This project was developed for the Deep Learning course held by professor Andrea Asperti at University of Bologna.
Our goal was to build a neural model capable of producing the correct syllabification of Italian poetry, and using this same model to produce poetry in hendecasyllables in the style of Dante.
We only used the Divine Comedy as training set. For the syllabified version we rely on the outputs of this project from professor Asperti.
We provide three notebooks which explain our model and the results we obtained:
- Initial syllabification experiments --> contains our first experiments with syllabification using the transformer architecture
- Char2Char generation and syllabification --> uses a transformer architecture for both syllabification and text generation; as the name suggests, both encoder and decoder work at character-level.
- Word2Char generation --> we tried to improve the semantics of generated text using a word-level encoder, however the results are only slightly better
You can download the models we trained from this link.
The deepcomedy
folder contains the custom libraries we use in the notebooks.
The nlgpoetry
folder contains an alternative syllabification algorithm from Neural Poetry. We used this for comparison.
In outputs
we provide a syllabification of the "Orlando Furioso" by Ludovico Ariosto, obtained using the Char2Char model.

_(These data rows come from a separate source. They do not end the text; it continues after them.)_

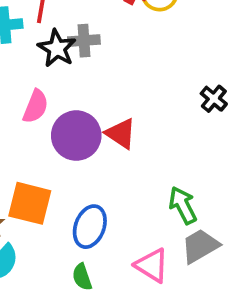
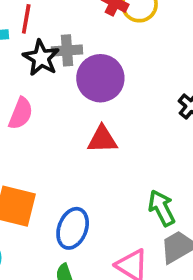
red triangle: (121, 134) -> (102, 139), turned -36
purple circle: (76, 136) -> (100, 78), moved

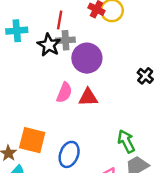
red line: (26, 19) -> (60, 20), moved
pink semicircle: (21, 113) -> (64, 93), moved

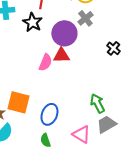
gray cross: (66, 40) -> (85, 18), moved, turned -35
red triangle: (88, 97) -> (61, 55), moved

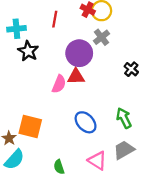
black star: (32, 22) -> (28, 51), moved
green arrow: (97, 103) -> (124, 118), moved
blue ellipse: (49, 114) -> (86, 122), moved, turned -65

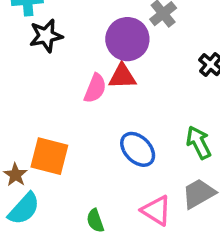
black star: (28, 51) -> (46, 36), turned 30

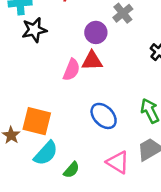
purple circle: (127, 39) -> (96, 32), size x0.7
cyan semicircle: (24, 209) -> (46, 153), moved
green semicircle: (95, 221) -> (71, 170), turned -120

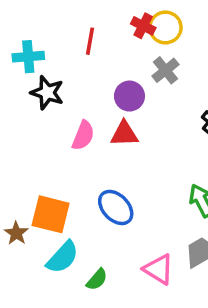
black star: (34, 30) -> (47, 93), turned 30
pink semicircle: (71, 70) -> (83, 135), moved
blue ellipse: (104, 116) -> (116, 207), moved

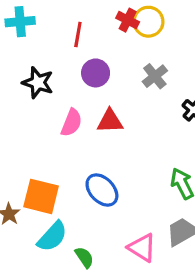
cyan cross: (28, 57) -> (20, 22), moved
gray cross: (165, 70) -> (155, 76), moved
purple circle: (129, 96) -> (96, 73), moved
green semicircle: (97, 279) -> (84, 257), turned -75

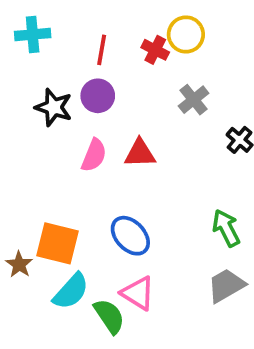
red cross: (128, 20) -> (155, 50), moved
purple circle: (96, 73) -> (98, 96), moved
pink triangle: (142, 248) -> (138, 293), moved
green semicircle: (84, 257) -> (109, 316), size x1.4

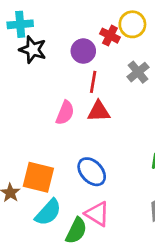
red line: (102, 50) -> (93, 82), moved
purple circle: (98, 96) -> (83, 51), moved
black star: (54, 107) -> (33, 50), moved
green semicircle: (109, 316) -> (76, 231), turned 60

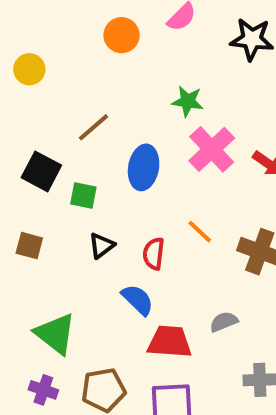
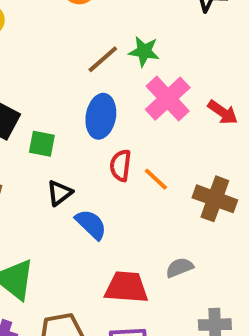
brown line: (93, 127) -> (103, 59), moved
red semicircle: (154, 254) -> (121, 165), moved
blue semicircle: (138, 300) -> (91, 224), moved

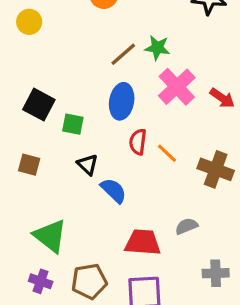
black triangle: (60, 193) -> (88, 165), turned -40

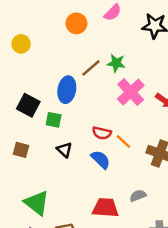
blue ellipse: (122, 101) -> (67, 90), moved
red semicircle: (138, 142) -> (102, 133), turned -84
blue semicircle: (114, 190) -> (101, 160), moved

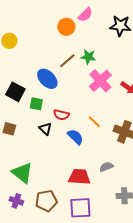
orange circle: (76, 23) -> (66, 27), moved
blue ellipse: (67, 90) -> (47, 79), turned -55
red semicircle: (102, 133) -> (61, 115), moved

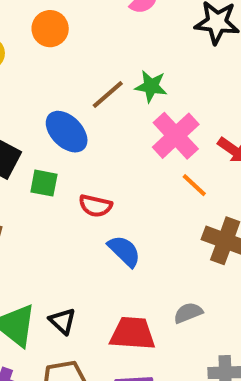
orange circle: (66, 27) -> (50, 29), moved
orange line: (94, 122) -> (194, 185), moved
black triangle: (45, 129) -> (62, 321), moved

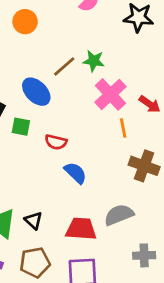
orange line: (194, 185) -> (123, 128), turned 36
gray semicircle: (188, 313) -> (119, 215), size x1.5

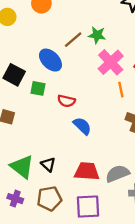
gray semicircle: (119, 215) -> (117, 174), moved

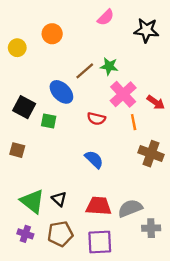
red semicircle: (66, 101) -> (96, 119), moved

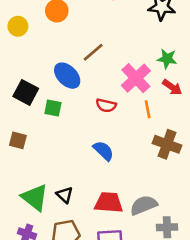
green star: (109, 66) -> (167, 59), moved

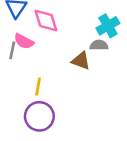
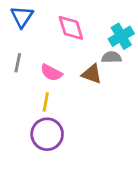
pink diamond: (46, 21) -> (71, 28), moved
pink semicircle: (24, 41) -> (51, 73), moved

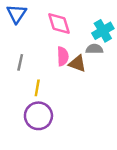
gray line: (18, 63) -> (20, 62), moved
pink semicircle: (51, 73) -> (63, 56), moved, turned -120

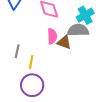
gray semicircle: (94, 49) -> (78, 30), size x1.5
gray line: (20, 62) -> (17, 51), moved

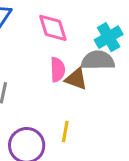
yellow line: (31, 62) -> (65, 131), moved

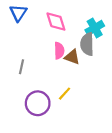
gray semicircle: (98, 60) -> (87, 44), turned -90
yellow line: (65, 131) -> (65, 94), turned 32

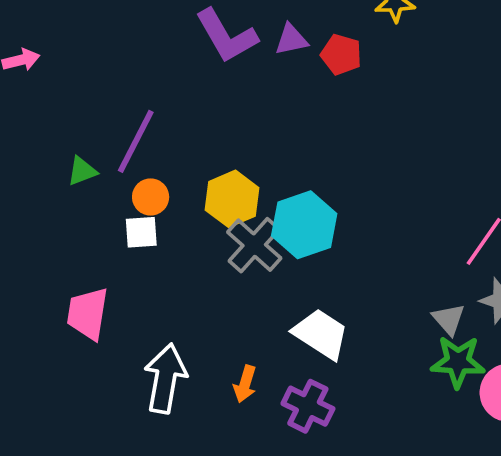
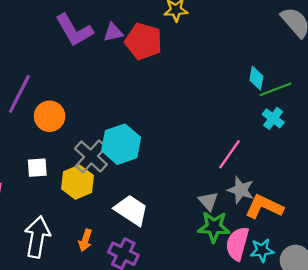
red pentagon: (341, 54) -> (143, 41), size x1.5
orange circle: (151, 197) -> (50, 116), moved, size x1.4
yellow hexagon: (232, 199) -> (78, 182), moved
white square: (141, 232) -> (37, 168), moved

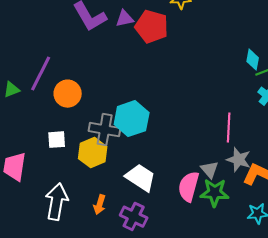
pink line: (230, 154) -> (229, 128), turned -32
gray cross: (91, 156) -> (105, 130), turned -32
pink semicircle: (237, 244) -> (189, 187), moved

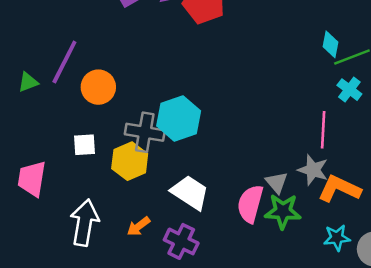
pink line: (229, 128) -> (323, 130), moved
orange arrow: (100, 205) -> (138, 226), turned 36

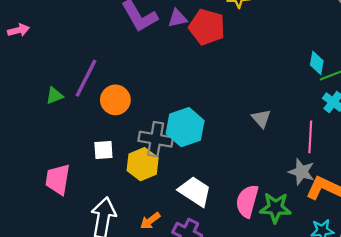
gray triangle: (277, 182) -> (261, 118), moved

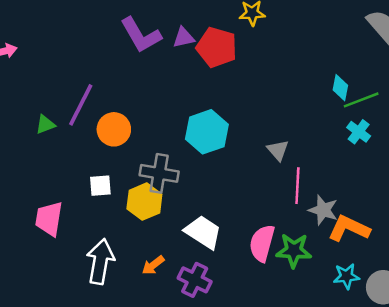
cyan hexagon: (185, 127) -> (207, 132), moved
pink line: (310, 137) -> (297, 186), moved

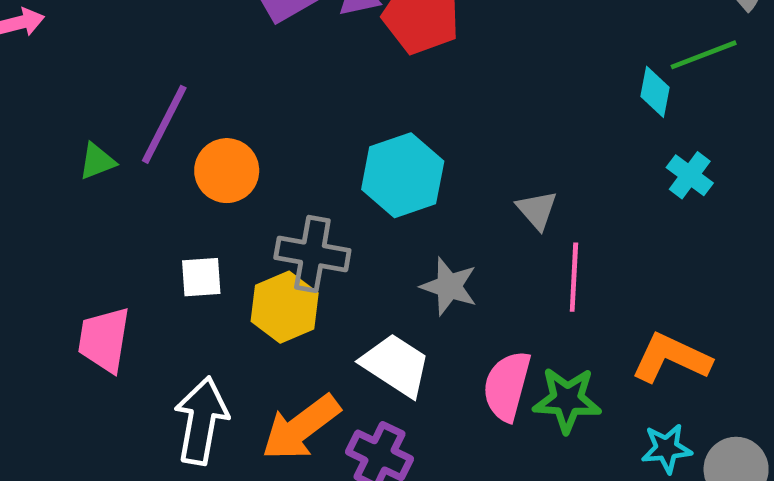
green line: (361, 100) -> (704, 55), moved
gray star: (323, 210) -> (449, 286), moved
orange arrow: (153, 265) -> (301, 428), size x1.8

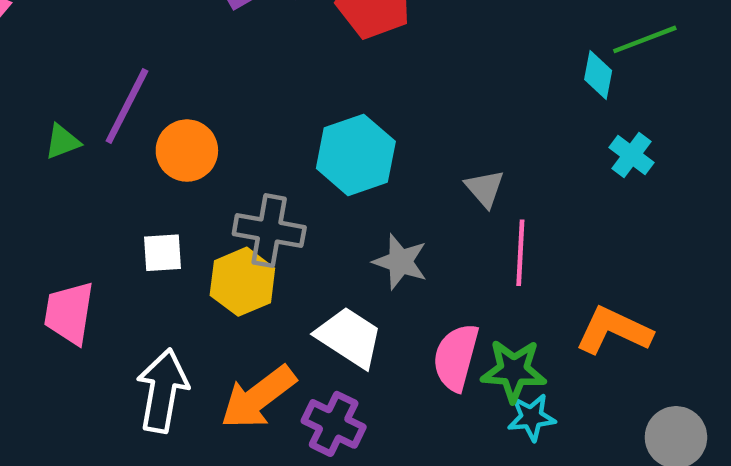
cyan star: (667, 448) -> (531, 417), moved

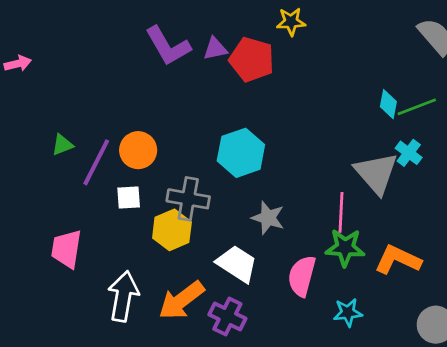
green line: (645, 39) -> (417, 107), moved
purple line: (127, 106) -> (96, 162), moved
gray triangle: (485, 188) -> (376, 173), moved, size x1.8
white square: (162, 253) -> (129, 197), moved
green star: (514, 371) -> (345, 248), moved

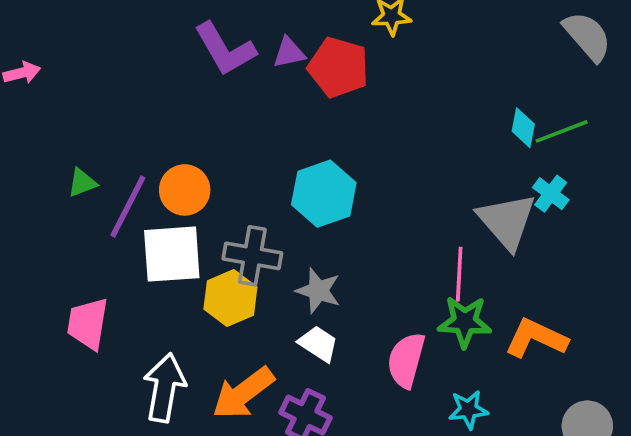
white square: (129, 197) -> (172, 254), size x1.8
gray star: (268, 218) -> (318, 291), moved
white trapezoid: (237, 264) -> (318, 344), size x0.7

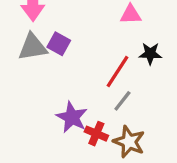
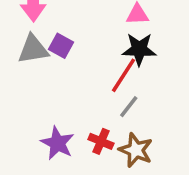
black star: (150, 54) -> (139, 49), moved, size x1.4
purple star: (72, 117) -> (57, 143), moved

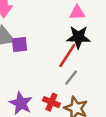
purple square: (61, 46) -> (20, 44), moved, turned -35

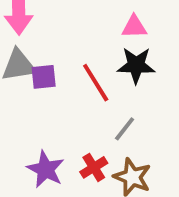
red line: (67, 56) -> (96, 83), moved, turned -65
red cross: (51, 102) -> (94, 167), turned 35

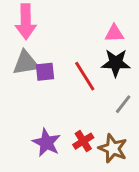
gray line: (125, 129) -> (123, 104), moved

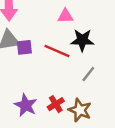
pink triangle: (114, 33) -> (65, 16), moved
red line: (85, 76) -> (57, 51), turned -35

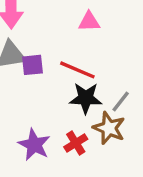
black star: (82, 40) -> (86, 98), moved
brown star: (80, 110) -> (109, 128), moved

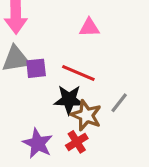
black star: (86, 98) -> (69, 100), moved
brown star: (109, 128) -> (86, 115), moved

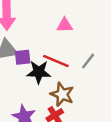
black star: (69, 100) -> (39, 72), moved
gray line: (119, 103) -> (88, 61), moved

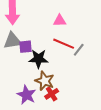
red line: (56, 61) -> (64, 44), moved
brown star: (62, 94) -> (45, 81), moved

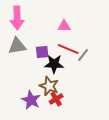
purple square: (25, 47) -> (42, 52), moved
black star: (39, 59) -> (54, 64), moved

For a deep dive check the docs
folder, which contains a report of our experiments and discoveries.
TODOs:
- Using a syllable-based decoder for generation
- Longer training
- Bigger models :)
We manage dependencies using poetry.
You can create a virtual environment and install all dependencies using the following poetry command:
poetry install
Then activate the environment with:
poetry shell
Then you should be able to run the notebooks.
We also provide the freezed dependencies in the requirements.txt
file. We highly recommend installing them in a virtual environment:
python -m venv .venv
source .venv/bin/activate
pip install -r requirements.txt
Some of the code is adapted from these sources:
- Transformer model for language understanding from Tensorflow
- https://github.com/AlessandroLiscio/DeepComedy for some metrics
- Neural Poetry for some metrics and the alternative syllabification
We used Overleaf as the LaTeX editor for the report.